Last week, a U.S. House committee said a "culture of concealment" at Boeing and poor federal oversight contributed to both Max crashes.
At the root of the crashes is Boeing's software called MCAS, an acronym for Maneuvering Characteristics Augmentation System. It automatically lowers the plane's nose to prevent an aerodynamic stall. Initially, pilots worldwide weren't told about the system, which Boeing said was needed because the Max had bigger, more powerful engines that were placed further forward on the wings than previous-generation 737s.
Still, Boeing's big selling point for the plane was that it was essentially the same as older 737s and therefore little pilot training was needed to switch to the new aircraft.
That's likely to be where investigators find fault with Boeing. There's little doubt that MCAS triggered the chain of events that caused both crashes, but Ethiopia's Aircraft Accident Investigation Bureau will have to determine if the pilots could have saved the airplane had they followed proper procedures, said Peter Goelz, a former U.S. National Transportation Safety Board managing director who is now an aviation safety consultant.
A preliminary report released in April by the Ethiopian agency indicated that MCAS pushed the jet's nose down based on faulty readings from sensors outside the plane.
The agency found that pilots were inundated by multiple alarms but -- at least initially -- followed procedures to deal with an MCAS problem.
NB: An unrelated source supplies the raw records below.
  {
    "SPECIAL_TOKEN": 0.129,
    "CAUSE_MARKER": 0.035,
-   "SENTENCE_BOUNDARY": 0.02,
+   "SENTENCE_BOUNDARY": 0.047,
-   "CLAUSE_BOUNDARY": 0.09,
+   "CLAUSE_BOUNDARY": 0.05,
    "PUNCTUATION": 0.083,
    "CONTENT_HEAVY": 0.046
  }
They cut off power to the system, but because they failed to slow the plane from takeoff speeds, they couldn't take the next step: manually turning a wheel that would move a stabilizer on the tail to point the nose back up.
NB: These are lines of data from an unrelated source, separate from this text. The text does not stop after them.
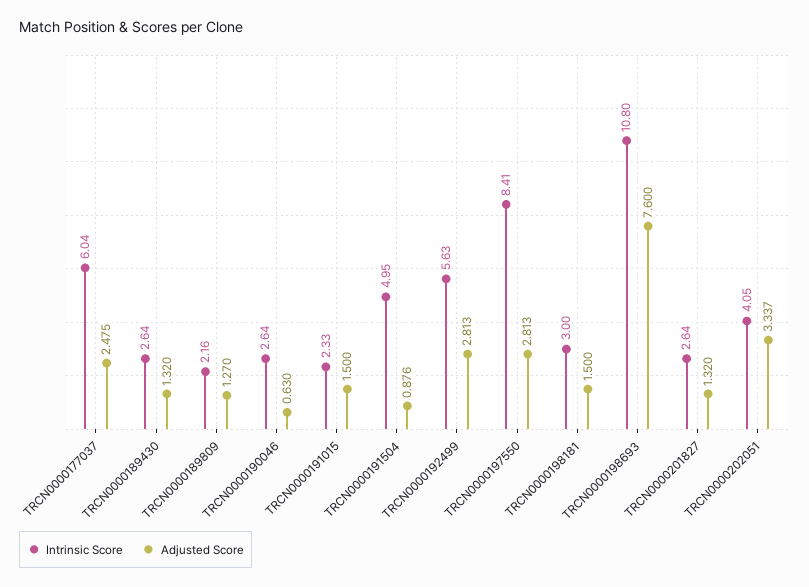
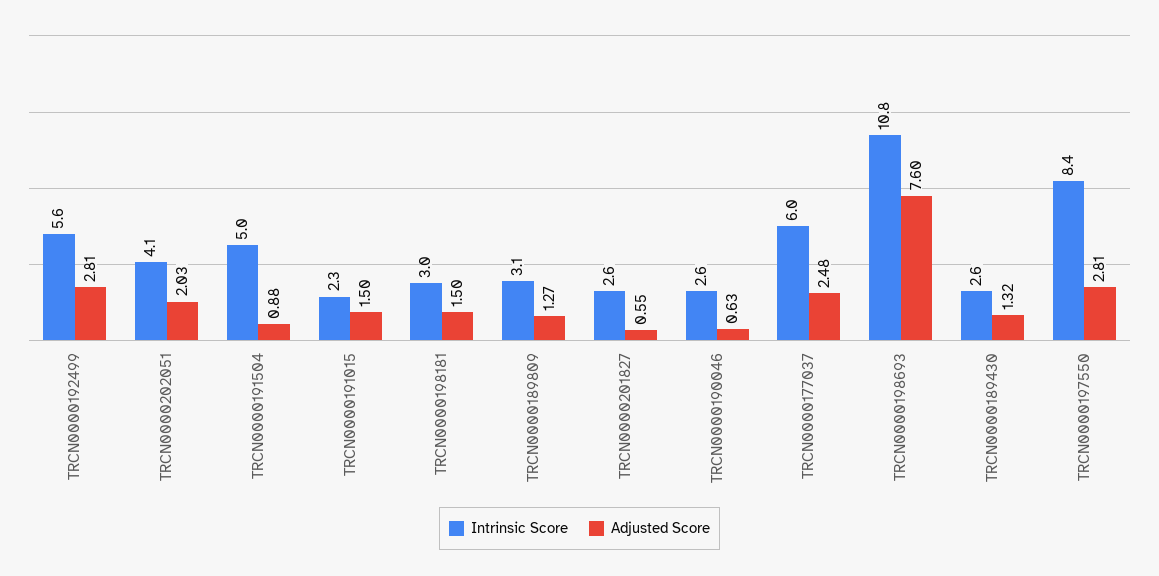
  {
    "Intrinsic Score": {
      "TRCN0000177037": 6.04,
      "TRCN0000189430": 2.64,
-     "TRCN0000189809": 2.16,
+     "TRCN0000189809": 3.1,
      "TRCN0000190046": 2.64,
      "TRCN0000191015": 2.33,
      "TRCN0000191504": 4.95,
      "TRCN0000192499": 5.63,
      "TRCN0000197550": 8.41,
      "TRCN0000198181": 3,
      "TRCN0000198693": 10.8,
      "TRCN0000201827": 2.64,
      "TRCN0000202051": 4.05
    },
    "Adjusted Score": {
      "TRCN0000177037": 2.475,
      "TRCN0000189430": 1.32,
      "TRCN0000189809": 1.27,
      "TRCN0000190046": 0.63,
      "TRCN0000191015": 1.5,
      "TRCN0000191504": 0.876,
      "TRCN0000192499": 2.813,
      "TRCN0000197550": 2.813,
      "TRCN0000198181": 1.5,
      "TRCN0000198693": 7.6,
-     "TRCN0000201827": 1.32,
+     "TRCN0000201827": 0.55,
-     "TRCN0000202051": 3.337
+     "TRCN0000202051": 2.03
    }
  }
One sensor measured the plane's speed at 575 miles per hour (925 kilometres per hour), which some experts believe put too much force on the stabilizer, making manual movement nearly impossible. The pilots apparently turned MCAS back on shortly before the final, fatal nosedive.
"There is considerable speculation that had the pilots immediately reduced their speed, they would have been able to manually control the runaway (stabilizer) and the flight may have turned out differently," Goelz said.
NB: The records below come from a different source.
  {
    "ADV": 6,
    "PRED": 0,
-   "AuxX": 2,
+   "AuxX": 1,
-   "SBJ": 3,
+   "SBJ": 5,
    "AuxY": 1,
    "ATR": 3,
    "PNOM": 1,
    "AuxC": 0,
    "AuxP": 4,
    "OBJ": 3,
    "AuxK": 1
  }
Ethiopian Airlines insists the carrier's pilots went through extra training required by Boeing and the FAA to fly the 737 Max 8. The airline's CEO said the pilots trained on "all appropriate simulators," rejecting reports that they weren't adequately prepared to handle the new aircraft.
While former Boeing CEO Dennis Muilenburg agreed that MCAS didn't work properly, he said the crash was caused by a "chain of events." Critics, including members of Congress, accused him of blaming foreign pilots.
That's where the Ethiopian investigators will have to walk a fine line, Goelz said. He's waiting for the cockpit voice recorder transcript, which he says will tell Flight 302's story. Indonesia investigators, he said, only released a summary.
"It would help in terms of setting up training regimens going forward," Goelz said of the transcript.
Last fall, the NTSB, which investigates aircraft crashes, issued a report questioning whether Boeing and the FAA underestimated how a blizzard of visual and audio warnings would slow the pilots' ability to diagnose a problem and respond in time to avoid disaster.
"I don't think there's any question that MCAS is going to bear the brunt of this," Goelz said. "But I think there has also got to be some acknowledgement that the pilots missed a step."